Show and Tell

Agreed Randomness


Lotteries are supposed to produce a random number, but how do you know if it's actually random?

Suppose you live in a corrupt country and a well-connected person tells you that if you buy his lottery tickets, you'll have a higher chance of winning. Should you believe him?

Ideally, a lottery number can be verified to be randomly generated. If it's publicly verifiable, then whenever the number has been tampered with, the public would be able to find out. If that's the case, then you'd know that the seller won't actually be able to give you higher odds of winning.

That was my motivation for thinking about this problem, but I couldn't think of a way to produce a publicly verifiable random number. Instead, I came up a way to generate a random number which all participants can agree on. I call this agreed randomness.

This is not a good as a publicly verifiable random number, but if you can trust at least one participant in this process, then it's almost as good.

An Illustrative Story

Suppose you're walking down the street with a friend and you see a $20 bill in front of you. As you reach down to grab it, your friend objects, saying that he saw it first so he should get it. The two of you argue a bit and finally decide on tossing a coin to resolve this disagreement. Whoever guesses the random result will take home the $20 bill.

Your friend pulls out a coin. Suddenly, you remember your friend does magic tricks as a hobby, so you object to his coin, thinking that he might be using a weighted coin. You pull out a coin of your own to use, but he also objects.

So what do you do?

One thing you can do is to decide to flip both coins. If the results match, one person wins. If the results differ the other person wins.

If you know that your coin is fair, regardless of whether his coin is fair or not, you can be confident that the result is fair. Similarly, if he knows that his coin is fair, he can be confident that the result is fair.

The good thing about this procedure is that it can be scaled up to multiple participants.

Suppose you and three trickster friends need to pick randomly between two restaurants for dinner. Here you can simultaneously each toss a coin of your own choosing and then count the number of heads that show up. If this count is even, go to one restaurant; if this count is odd, go to the other restaurant.

In all of these cases, the result of your coin completely changes the value of the outcome, so if your coin is fair, you know that the outcome is fair. Additionally, as an outside observer, if you know that at least one coin toss is fair, you can be sure that the entire outcome is fair.

The Algorithm

To convert the above procedure into an algorithm, one can split the procedure into five stages: commit, record, reveal, verify and combine.

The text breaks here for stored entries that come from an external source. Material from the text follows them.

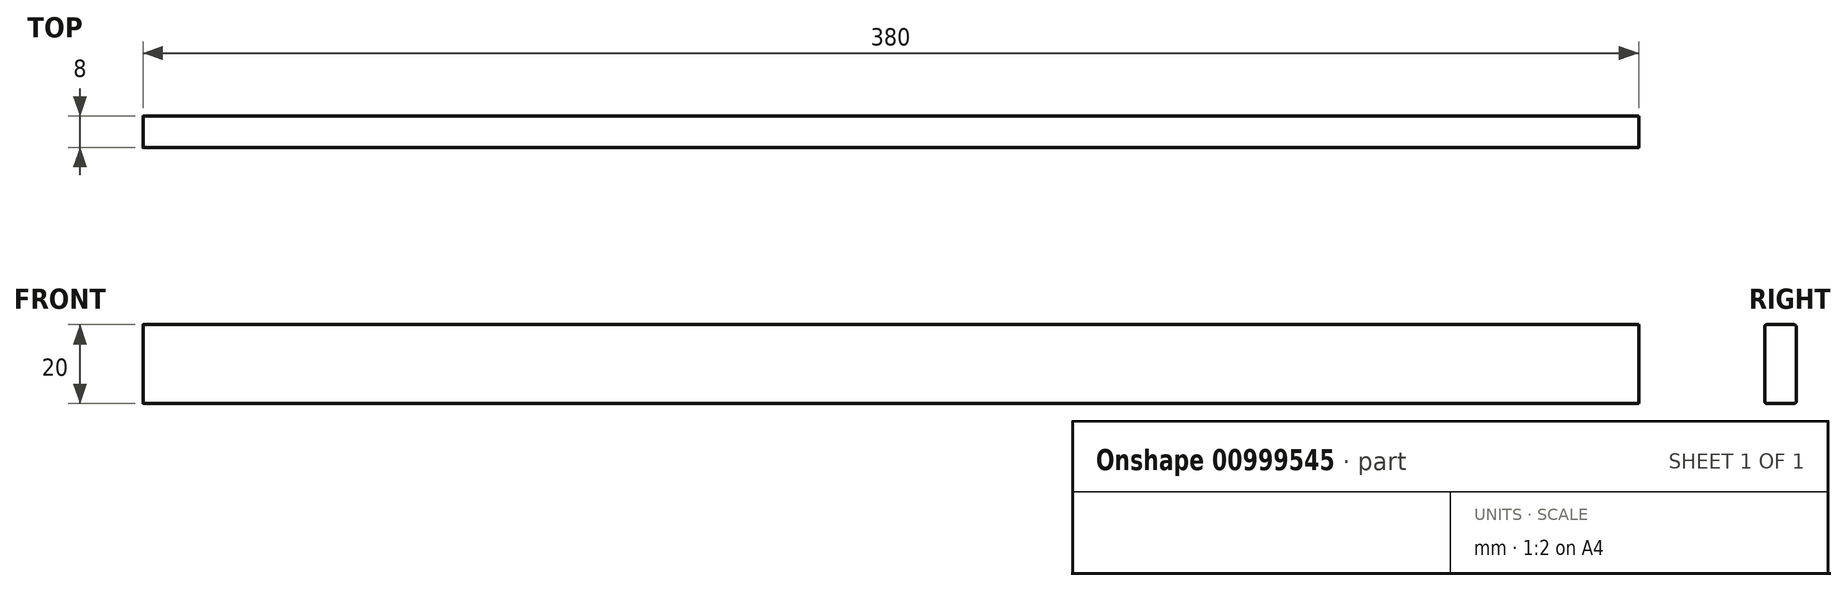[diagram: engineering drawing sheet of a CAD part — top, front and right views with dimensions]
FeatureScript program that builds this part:
annotation { "Feature Type Name" : "Feature", "Feature Type Description" : "" }
export const myFeature = defineFeature(function(context is Context, id is Id, definition is map)
    precondition{}
    {
        {
            var Q0;
            Q0=qCreatedBy(makeId("Front.planeOp"),FACE);
            var sketch = newSketch(context, id + "F0", { "sketchPlane" : qUnion([Q0]), "disableImprinting" : false});
            skLineSegment(sketch, "E0.bottom", {"start": v(-190, 10) * mm, "end": v(190, 10) * mm});
            skLineSegment(sketch, "E0.top", {"start": v(-190, -10) * mm, "end": v(190, -10) * mm});
            skLineSegment(sketch, "E0.left", {"start": v(-190, 10) * mm, "end": v(-190, -10) * mm});
            skLineSegment(sketch, "E0.right", {"start": v(190, 10) * mm, "end": v(190, -10) * mm});
            skPoint(sketch, "E0.middle", {"position": v(0, 0) * mm});
            skSolve(sketch);
        }
        {
            var Q0;
            Q0=makeQuery(id+"F0.imprint","IMPRINT",FACE,{"disambiguationData":[TD([[makeQuery(id+"F0.imprint","IMPRINT",EDGE,{"derivedFrom":sQuery(id+"F0.wireOp",EDGE,"E0.bottom")}),-1.0]])]});
            extrude(context, id + "F1", {"entities" : qUnion([Q0]), "flatOperationType" : FlatOperationType.REMOVE, "thickness1" : 5 * mm, "thickness2" : 0 * mm, "thickness" : 5 * mm, "depth" : 8 * mm, "offsetDistance" : 25 * mm, "startOffsetBound" : StartOffsetType.BLIND, "startOffsetDistance" : 25 * mm, "domain" : OperationDomain.MODEL});
        }
        {
            var Q0;
            Q0=makeQuery(id+"F1.opExtrude","CAP_EDGE",EDGE,{"disambiguationData":[OSD([sQuery(id+"F0.wireOp",EDGE,"E0.bottom")])],"isStart":false});
            var Q1;
            Q1=makeQuery(id+"F1.opExtrude","CAP_EDGE",EDGE,{"disambiguationData":[OSD([sQuery(id+"F0.wireOp",EDGE,"E0.bottom")])],"isStart":true});
            var Q2;
            Q2=makeQuery(id+"F1.opExtrude","CAP_EDGE",EDGE,{"disambiguationData":[OSD([sQuery(id+"F0.wireOp",EDGE,"E0.top")])],"isStart":true});
            var Q3;
            Q3=makeQuery(id+"F1.opExtrude","CAP_EDGE",EDGE,{"disambiguationData":[OSD([sQuery(id+"F0.wireOp",EDGE,"E0.top")])],"isStart":false});
            fillet(context, id + "F2", {"entities" : qUnion([Q0, Q1, Q2, Q3]), "radius" : 0.5 * mm, "width" : 5 * mm, "tangentPropagation" : true, "blendControlType" : BlendControlType.RADIUS, "defaultsChanged" : false, "isAsymmetric" : false, "otherRadius" : 5 * mm, "flipAsymmetric" : false, "isPartial" : false, "partialFirstEdgeTotalParameter" : 0.01, "partialOppositeParameter" : true, "secondBound" : false, "partialSecondEdgeTotalParameter" : 0.99, "vertexSettings" : [], "pointOnEdgeSettings" : [], "allowEdgeOverflow" : false, "smoothCorners" : false, "filletType" : FilletType.EDGE});
        }
    });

The steps are outlined below:

  1. Commit: Each participant would generate a random value and publish the hash of the value. This prevents them from changing their randomly generated value while also not revealing the value to the other participants.
  2. Record: Each participant would record the random hashes generated by the other participants. This prevents any of the participants from changing their hashes retroactively.
  3. Reveal: Each participant would reveal the random value which they've generated.
  4. Verify: Each participant would record the random values generated by the other participants and check that the hash of the value from each participant matches the hash recorded earlier from the same participant.
  5. Combine: Finally the participants would combine all of the collected random values by XORing them together. Since XOR is commutative and associative all participants should end up with the same resulting random value.

Note that the above procedure assumes that all participants are using random values of the same length and are using the same hash function which they've all previously agreed on.


The validity of this algorithm relies on each participant committing to a random value before knowing the random values of the other participants.

Thus, there are a few attacks which might be possible in some special situations:

If the hash function is very weak, then one participant can publish a hash which corresponds to multiple random values. After the record stage, the participant can then use the weak hash function to infer the random value the other participants used to generate their hash. Finally at the reveal stage, the participant can choose one of the multiple corresponding random values which produces the best result for them.

If the number of bits used for the random values is very small, then one participant can build a dictionary mapping the hashes to the values. When it's time for them to reveal their hash, the participant can wait for all the other participants to reveal their hash values, look at all the other participants' hash values, figure out their random values using the dictionary, figure out the best random value to use for themselves and reveal the hash of that.

If the random generator used is very weak, then one participant can predict the random values generated by the other participants and create their own random value such that it produces a desired random value when combined with the other values.

One participant can also hack the other participants, such that he would see the random values of the other participants as they're generated and then generate its own random value based on those. In practice, this is a bit complicated, since the attacker would need to hack all other participants.

Finally, the participants may coordinate with each other to produce a particular random value. The difficulty here is that all participants needs to be part of this coordination. This technique can be made easier if combined with the hacking technique above. This technique can be made more difficult, if there are many participants.